Shared leadership short of a merger is being pursued across the country, from Tyneside to Essex. With the Bristol tie-up, the model has finally arrived in the South West.

Gloucestershire in financial special measures

Gloucestershire Hospitals Foundation Trust has had quite a fall from grace.

A month ago it was officially predicting a £5.6m surplus for the year, but after a reassessment of its finances it emerged that it had a deficit of £11.1m at the end of August.

A review found the trust’s true financial position had been distorted by “changes to some key financial planning assumptions”.

On Monday, the fall reached what the trust’s leadership will be hoping is the nadir, with Gloucestershire being placed in financial special measures by NHSI for “very serious” financial governance failings.

In its statement the regulator said it would “work with the new CEO to correct those failings”. It might be a crumb of comfort to Deborah Lee – who joined in June and exposed the true financial picture – that she seems to have the confidence and support of the regulator.

New boss at Salisbury

Salisbury Foundation Trust is to get a new chief executive, with Cara Charles-Barks taking over from Peter Hill in January.
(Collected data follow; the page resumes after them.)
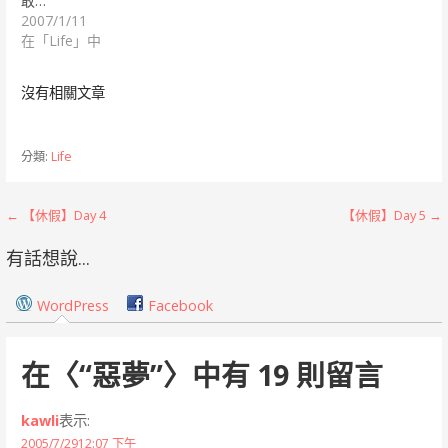
敢…
2007/1/11
在「Life」中
沒有相關文章
分類:
Life
文
← 【休假】Day 4
【休假】Day 5 →
章
有話想說...
導
WordPress
Facebook
覽
在〈
“惡夢”
〉中有 19 則留言
kawli
表示:
2005/7/2912:07 下午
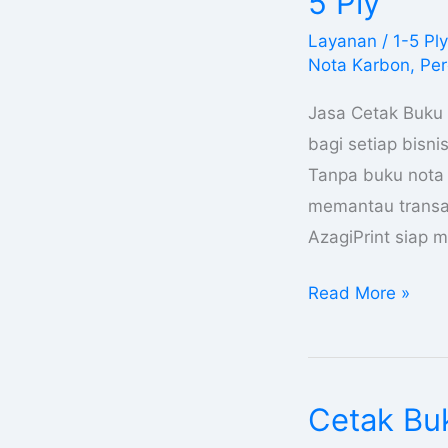
5 Ply
Nota
Layanan
/
1-5 Ply
Di
Nota Karbon
,
Per
Papua
Kwitansi
Jasa Cetak Buku 
Surat
bagi setiap bisni
Jalan
Tanpa buku nota y
1-
memantau transak
5
AzagiPrint siap
Ply
Read More »
Cetak Buk
Cetak
Buku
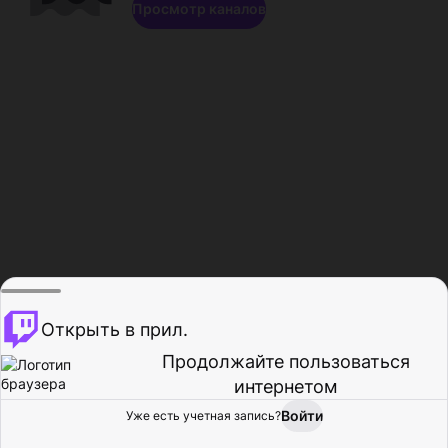
Просмотр каналов
Открыть в прил.
Продолжайте пользоваться
интернетом
Войти
Уже есть учетная запись?
Главная
Просмотр
Действия
Профиль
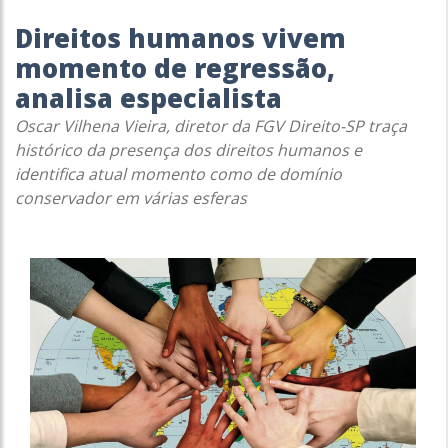
Direitos humanos vivem
momento de regressão,
analisa especialista
Oscar Vilhena Vieira, diretor da FGV Direito-SP traça
histórico da presença dos direitos humanos e
identifica atual momento como de domínio
conservador em várias esferas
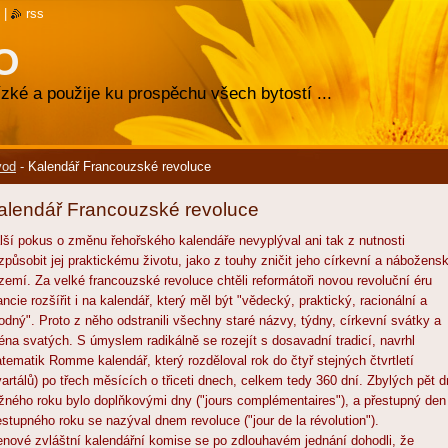
|
rss
O
zké a použije ku prospěchu všech bytostí ...
vod
-
Kalendář Francouzské revoluce
alendář Francouzské revoluce
lší pokus o změnu řehořského kalendáře nevyplýval ani tak z nutnosti
izpůsobit jej praktickému životu, jako z touhy zničit jeho církevní a nábožens
zemí. Za velké francouzské revoluce chtěli reformátoři novou revoluční éru
ancie rozšířit i na kalendář, který měl být "vědecký, praktický, racionální a
odný". Proto z něho odstranili všechny staré názvy, týdny, církevní svátky a
éna svatých. S úmyslem radikálně se rozejít s dosavadní tradicí, navrhl
tematik Romme kalendář, který rozděloval rok do čtyř stejných čtvrtletí
vartálů) po třech měsících o třiceti dnech, celkem tedy 360 dní. Zbylých pět 
žného roku bylo doplňkovými dny ("jours complémentaires"), a přestupný den
estupného roku se nazýval dnem revoluce ("jour de la révolution").
enové zvláštní kalendářní komise se po zdlouhavém jednání dohodli, že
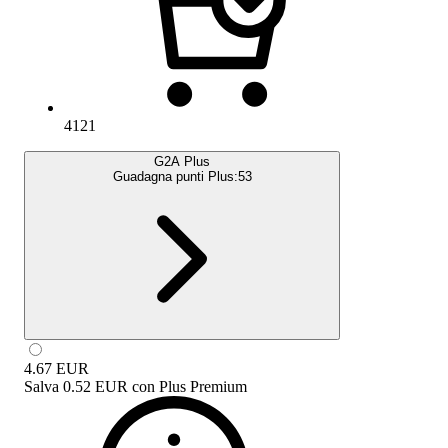
4121
G2A Plus
Guadagna punti Plus:
53
4.67
EUR
Salva
0.52 EUR
con
Plus Premium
Mr Hill is retiring, having joined the hospital as a charge nurse 30 years ago and worked all the way up to chief executive in 2013.

Ms Cara-Barks moves to Salisbury from Hinchingbrooke Health Care Trust, though she qualified as a nurse and gained much of her management experience in Australia.

The South West is acquiring quite a pool of Antipodean experience.

Kathy Byrne has been chief executive of Royal Cornwall Hospitals Trust since April, while Julie Hartley-Jones, who is due to take over at the Royal Devon and Exeter FT in January, has been working Down Under for the last decade.

With the Australian healthcare system significantly more integrated than the NHS, some of that experience could come in handy.

Deep South

Deep South is HSJ’s email briefing on the NHS in the South West of England.

It takes an in-depth weekly look at a region which is one of the NHS’s most innovative, but also one of its most turbulent. The patch includes the cities of Bristol and Bath, through Wessex and Dorset, and all the way down the peninsular to Lizard Point.